# Source text
*** Block opens ***

Showing posts with label EU. Show all posts
Showing posts with label EU. Show all posts

Sunday, 10 July 2016

Factions, flags and Brexit

Painted at Llennerchwen, Brecon. July 2016.

Some things are best addressed by art and on a recent retreat I had the chance to respond to the political fall out from the UK referendum to leave the EU, by painting. All I can say is that it was very cathartic.

I was a Brownie Guide once, but even so it was noticeable how ignorant I felt about 'my' own flag, and also that my feelings about it were very complicated. Flags are about identity and I tried to imagine what will happen to the United Kingdom if Scotland and Northern Ireland decide that staying in the European Union is more important to them than staying in the United Kingdom. Sad and extremely regretful as I am about the 'Brexit' vote (and immensely cross about the mismanagement of the UK, the misinformation that the country was fed and the lamentable failure of truth and leadership that has ensued), this will be nothing to the feelings I imagine the break up of the Union will engender.

*** Block closes ***

# What this exercise asks
A - Do these statements agree with the Brexit post? Answer yes or no for each and quote the words that decide it. (i) The painting was made in Brecon. (ii) The writer was once a Brownie Guide. (iii) The writer found the painting stressful.
B - In the rows, begin at the line that has "W Zoo Eberswalde" and stop after the line that has "słynące ze swojego". Write those lines out again with "kolorowe" changed to "barwne" and nothing else altered.
The blog post and the rows come from unrelated sources.

# Data for this task
*** Block opens ***

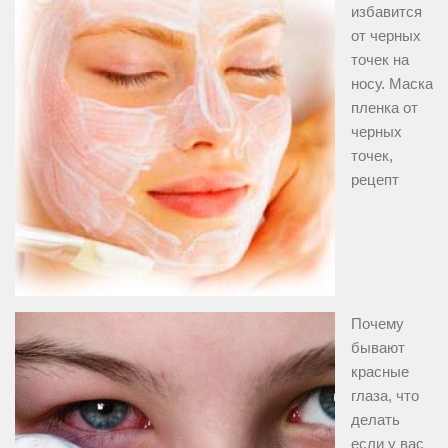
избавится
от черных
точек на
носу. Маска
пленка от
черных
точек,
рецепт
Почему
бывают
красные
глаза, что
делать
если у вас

*** Block closes ***
*** Block opens ***

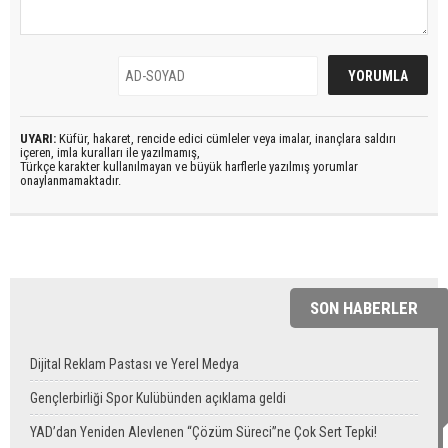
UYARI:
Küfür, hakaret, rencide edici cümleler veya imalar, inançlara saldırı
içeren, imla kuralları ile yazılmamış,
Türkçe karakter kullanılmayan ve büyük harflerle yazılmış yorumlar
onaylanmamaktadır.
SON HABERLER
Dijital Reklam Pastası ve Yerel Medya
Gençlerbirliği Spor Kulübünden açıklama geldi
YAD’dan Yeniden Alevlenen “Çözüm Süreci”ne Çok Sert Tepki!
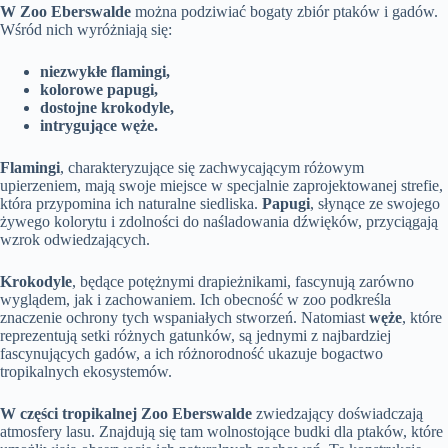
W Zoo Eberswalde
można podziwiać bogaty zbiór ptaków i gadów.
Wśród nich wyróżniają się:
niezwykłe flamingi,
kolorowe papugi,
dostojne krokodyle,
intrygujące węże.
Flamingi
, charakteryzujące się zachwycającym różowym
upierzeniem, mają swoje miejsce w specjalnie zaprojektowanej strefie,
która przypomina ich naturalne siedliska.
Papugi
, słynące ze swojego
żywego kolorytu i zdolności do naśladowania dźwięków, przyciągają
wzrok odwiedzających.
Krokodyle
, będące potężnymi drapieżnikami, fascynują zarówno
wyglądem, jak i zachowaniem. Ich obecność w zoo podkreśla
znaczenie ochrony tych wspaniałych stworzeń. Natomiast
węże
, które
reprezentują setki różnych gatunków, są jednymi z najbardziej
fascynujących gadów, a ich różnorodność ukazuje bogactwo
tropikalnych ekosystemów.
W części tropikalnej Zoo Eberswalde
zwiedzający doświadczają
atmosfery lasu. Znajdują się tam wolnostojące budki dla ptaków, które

*** Block closes ***
*** Block opens ***

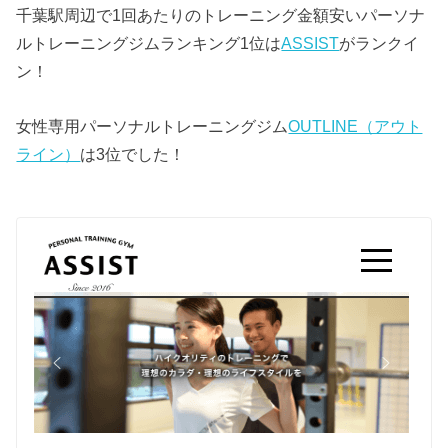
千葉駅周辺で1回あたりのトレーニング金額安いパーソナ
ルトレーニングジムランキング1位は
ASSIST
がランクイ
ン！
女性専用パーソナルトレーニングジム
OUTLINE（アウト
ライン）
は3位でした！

*** Block closes ***

# Problem solutions
A -
(i) Yes: "Painted at Llennerchwen, Brecon."
(ii) Yes: "I was a Brownie Guide once"
(iii) No: "All I can say is that it was very cathartic."

B -
W Zoo Eberswalde
można podziwiać bogaty zbiór ptaków i gadów.
Wśród nich wyróżniają się:
niezwykłe flamingi,
barwne papugi,
dostojne krokodyle,
intrygujące węże.
Flamingi
, charakteryzujące się zachwycającym różowym
upierzeniem, mają swoje miejsce w specjalnie zaprojektowanej strefie,
która przypomina ich naturalne siedliska.
Papugi
, słynące ze swojego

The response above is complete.